The aforementioned findings indicate that perhaps earmarking the type of scope itself as an independent risk factor for complications needs further evaluation. Disposable scopes have been favored over reusables to minimize time, costs of sterilization, and proposed as a better alternative to minimize infective complications if reusables are not sterilized well.9,32 Our study does not support this finding as similar profiles of infective complications were noted in both groups. Hence, we would suggest advocating or advertising the use of a disposable scope to minimize infective complications, and if sterilization protocols are safely followed, there is no reason that reusables should be considered inferior.
Limitation and strengths
The FLEXOR registry is likely the largest real-world multinational multicenter study, but being a retrospective study, we were limited by our ability to determine the clinical criteria on how a surgeon decides on type, brand, and size of scope used. We lack the information on how many patients had infective stones aka stones in an infected system 33 as well as preoperative stent dwelling time and antibiotic protocols to provide a detailed insight on cause and management of sepsis. This further limits any subset analysis in the patients who had sepsis.
Besides, from being a retrospective study, the main limitation of our study is the absence of cost analysis between the two cohorts. Being a global multi-center study across multiple health systems, a cost-analysis is not possible as procurement, price of scopes, and insurance disbursement vary across different geographical locations and various health centers. Yet this was a study which had patients managed in a real-world setting and helps shine light on global practice patterns and preferences, as well as the bearing that has on surgical outcomes. We believe these data help urologists and industry partners to consider how best they can use this information to improve scope technology for maximum operative outcomes in a single-stage RIRS especially when dealing with bigger, harder stones in different parts of the kidney. This also indirectly helps in providing data for better preoperative costing based on stone and patient clinical parameters and to provide proof of concept to hospital management systems on why single-use consumables should be integrated into daily RIRS practice.
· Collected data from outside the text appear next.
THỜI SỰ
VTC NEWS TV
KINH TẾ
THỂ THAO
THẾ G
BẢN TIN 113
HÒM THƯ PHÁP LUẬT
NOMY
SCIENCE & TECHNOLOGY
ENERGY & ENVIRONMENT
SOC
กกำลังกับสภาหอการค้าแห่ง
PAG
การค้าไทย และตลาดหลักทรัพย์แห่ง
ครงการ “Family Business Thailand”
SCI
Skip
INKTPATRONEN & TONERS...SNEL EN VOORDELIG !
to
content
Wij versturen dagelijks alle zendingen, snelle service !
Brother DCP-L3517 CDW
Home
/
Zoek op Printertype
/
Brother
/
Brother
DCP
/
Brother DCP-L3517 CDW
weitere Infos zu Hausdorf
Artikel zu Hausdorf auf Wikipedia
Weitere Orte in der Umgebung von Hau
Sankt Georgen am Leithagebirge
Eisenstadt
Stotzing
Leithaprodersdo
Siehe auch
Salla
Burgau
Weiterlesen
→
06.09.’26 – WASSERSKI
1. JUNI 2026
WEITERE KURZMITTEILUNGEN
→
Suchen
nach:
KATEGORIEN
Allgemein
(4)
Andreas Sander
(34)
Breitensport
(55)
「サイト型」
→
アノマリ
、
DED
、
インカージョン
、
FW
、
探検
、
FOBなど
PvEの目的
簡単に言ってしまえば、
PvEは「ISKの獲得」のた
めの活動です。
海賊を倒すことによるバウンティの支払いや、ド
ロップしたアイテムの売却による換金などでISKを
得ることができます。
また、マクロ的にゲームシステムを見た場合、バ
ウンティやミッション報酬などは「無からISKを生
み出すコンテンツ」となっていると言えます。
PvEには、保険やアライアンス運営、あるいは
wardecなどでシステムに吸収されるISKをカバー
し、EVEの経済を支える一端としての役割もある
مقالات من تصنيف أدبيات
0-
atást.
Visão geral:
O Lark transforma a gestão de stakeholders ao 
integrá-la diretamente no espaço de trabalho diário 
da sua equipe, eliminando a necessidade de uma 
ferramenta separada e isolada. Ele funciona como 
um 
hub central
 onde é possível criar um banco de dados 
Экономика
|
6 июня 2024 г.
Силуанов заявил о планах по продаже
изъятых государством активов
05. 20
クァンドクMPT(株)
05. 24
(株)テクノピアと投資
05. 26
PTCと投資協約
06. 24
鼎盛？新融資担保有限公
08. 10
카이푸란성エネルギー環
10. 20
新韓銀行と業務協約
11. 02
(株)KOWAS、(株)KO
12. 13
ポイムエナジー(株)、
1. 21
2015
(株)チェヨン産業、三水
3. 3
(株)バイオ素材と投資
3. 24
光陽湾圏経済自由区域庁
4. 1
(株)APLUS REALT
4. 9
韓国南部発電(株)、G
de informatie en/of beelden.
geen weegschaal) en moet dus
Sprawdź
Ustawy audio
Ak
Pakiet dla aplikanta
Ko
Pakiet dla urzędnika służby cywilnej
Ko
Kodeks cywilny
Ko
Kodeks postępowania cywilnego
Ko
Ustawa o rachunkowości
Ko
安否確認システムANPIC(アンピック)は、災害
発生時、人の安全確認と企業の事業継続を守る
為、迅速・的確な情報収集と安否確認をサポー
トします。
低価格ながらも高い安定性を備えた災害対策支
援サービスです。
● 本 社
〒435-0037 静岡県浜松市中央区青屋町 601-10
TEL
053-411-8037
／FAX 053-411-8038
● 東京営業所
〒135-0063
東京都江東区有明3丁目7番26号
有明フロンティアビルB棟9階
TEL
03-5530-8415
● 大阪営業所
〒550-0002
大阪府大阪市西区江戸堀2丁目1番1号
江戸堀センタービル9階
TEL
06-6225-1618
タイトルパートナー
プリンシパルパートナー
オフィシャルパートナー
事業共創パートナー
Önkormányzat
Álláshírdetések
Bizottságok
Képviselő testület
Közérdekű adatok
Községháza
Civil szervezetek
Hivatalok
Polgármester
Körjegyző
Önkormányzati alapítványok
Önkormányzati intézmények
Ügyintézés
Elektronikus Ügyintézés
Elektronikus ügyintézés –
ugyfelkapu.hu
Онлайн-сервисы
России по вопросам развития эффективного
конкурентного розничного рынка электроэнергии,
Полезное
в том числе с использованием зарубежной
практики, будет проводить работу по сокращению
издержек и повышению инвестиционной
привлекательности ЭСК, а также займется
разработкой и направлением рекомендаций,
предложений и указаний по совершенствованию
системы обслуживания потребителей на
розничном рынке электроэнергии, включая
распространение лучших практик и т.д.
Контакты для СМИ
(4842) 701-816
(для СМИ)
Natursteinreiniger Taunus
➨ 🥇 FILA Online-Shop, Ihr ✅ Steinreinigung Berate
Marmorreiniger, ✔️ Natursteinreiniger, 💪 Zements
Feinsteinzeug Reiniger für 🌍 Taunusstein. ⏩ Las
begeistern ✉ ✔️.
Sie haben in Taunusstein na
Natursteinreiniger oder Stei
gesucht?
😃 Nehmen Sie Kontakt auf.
Having a good vision, excellent instrumentation with good flexibility, irrigation with and without instrument in the working channel, and a good deflection to reach the desired calyx for proper stone access is integral for minimizing the risk of PCS injury, reducing the operative time, and yet ensuring adequate stone disintegration with laser, all of which improves outcomes and minimizes preventable complications. Perhaps as the utility of RIRS as a modality will continue to increase world over,34–37 a new disposable scope each time may just be the correct answer.
Conclusion
Our real-world practice observations suggest that urologists choose disposable scopes for bigger, lower pole, and harder stones, and it does indeed help in improving the single-stage SFR if used correctly with the appropriate lasers and lasing techniques in expert hands. We need more information to make a resolute conclusion that the scope itself is an independent risk factor for complications. With regard to costing, the urologists need to independently decide in their ability to integrate disposable scope in their practice for the aforementioned study findings, based on the nuances of their respective health systems.